Она медленно отстранилась. Ласково прильнула к ее плечу.
- Я тоже частенько тебя чувствую, хоть ты и не веришь мне, - прикоснулась к золотому кулону, висящему на шее - половинка сердца на массивной цепочке. Вторая половина этого сердца принадлежала Ане.
Это был подарок мамы на их шестнадцатилетие. Последний ее подарок.
И они так сильно дорожили им, что никогда его не снимали.
Будто прочитав ее мысли, Маша тихо прошептала:
- Помнишь, как мама говорила? У нас с тобой два тела, но одно сердце!
Конечно, Аня помнила. И сама искренне верила в это. Но вида не подавала.
- Не заговаривай мне зубы, - беззлобно усмехнулась она, поглаживая ее по волосам. – Рассказывай! В чем дело?
Сестра отрицательно покачала головой:
- Возможно, в другой раз. А сейчас…
Она замолчала, заметив охапку цветов на столе. И Клюева в непосредственной близости. Неверно сопоставив факты, Машка выдохнула:
- А, Никитос! Решил действовать по классике, да? Цветочки, конечно, миленькие. Но… ты даже не представляешь, какие букеты дарили моей сестре. И в каком количестве. С ней такое не прокатит, дружок, ведь…
- Маша! – предостерегающе шикнула Аня, прерывая ту на полуслове.
- Упс, - мгновенно встрепенулась она, улыбаясь Клюеву. – Не позорься, в общем. И оставь ее в покое. Настоятельно советую!
- Или что? – скривился Никита. – Что ты мне…

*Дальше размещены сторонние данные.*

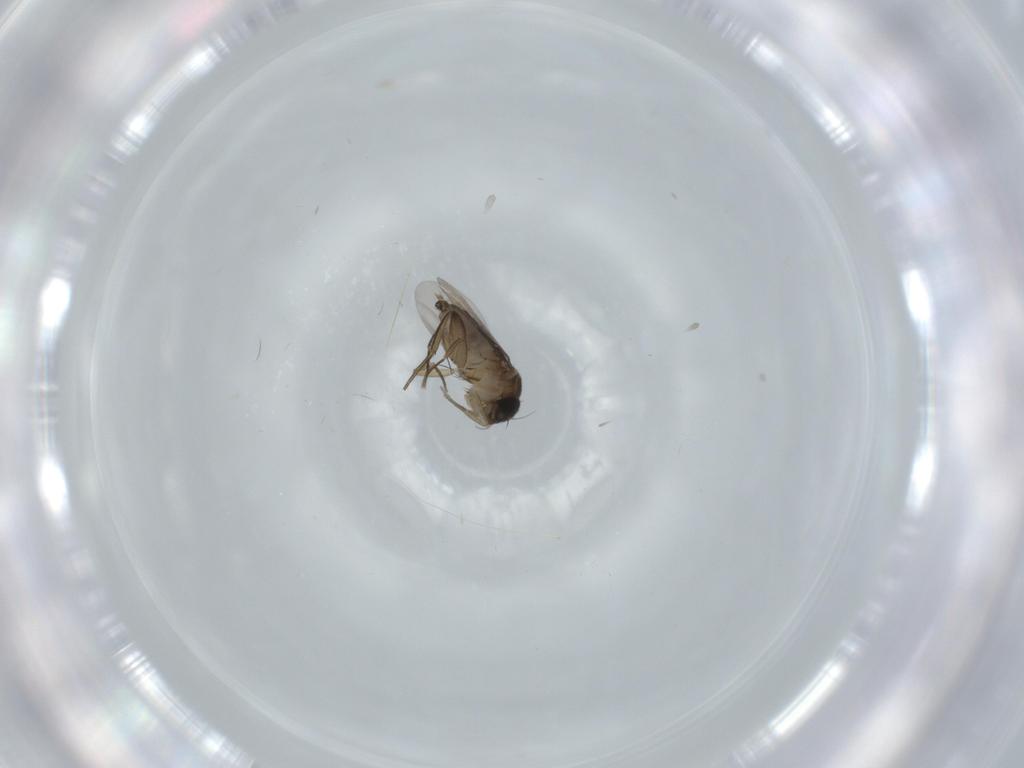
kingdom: Animalia
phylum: Arthropoda
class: Insecta
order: Diptera
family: Phoridae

На сей раз замолчал и он. А все потому, что дверь в аудиторию резко распахнулась. И дружный хор голосов буквально оглушил Аню:
- Здравствуйте, Ярослав Маркович!
На пороге мрачным изваянием застыл ректор. И впервые… впервые на ее памяти он ни с кем не поздоровался в ответ. Вместо этого, окинув присутствующих тяжелым ястребиным взглядом, направился… прямиком к ним. Холодея от странных предчувствий, Аня покосилась на Машку.
Та, потупив взор, напряженно застыла. От волнения что есть мочи стискивала ее руку, и жевала собственные губы. Явно натворила что-то, но боялась признаться в этом. Вот тольrо… что?
Бондарев тем временем подобрался к ним вплотную. Потеснив Клюева, обеими руками оперся о крышку стола, прогнувшуюся под его весом. Гневно прищурившись, он тоже уставился на Машку. А вскоре в звенящей тишине, раздался его властный голос:
- Ко мне в кабинет, Мария! Немедленно!
27. Глава 27. Вадим
«Твою мать… ТВОЮ МАТЬ! Какого хрена я творю?!»
Ответа не было. Оправданий и уверенности в собственной адекватности – тоже. Вадим готов был башкой об стену биться, лишь бы понять… как? Как он оказался в подобной ситуации? Где были его мозги? И что на него нашло?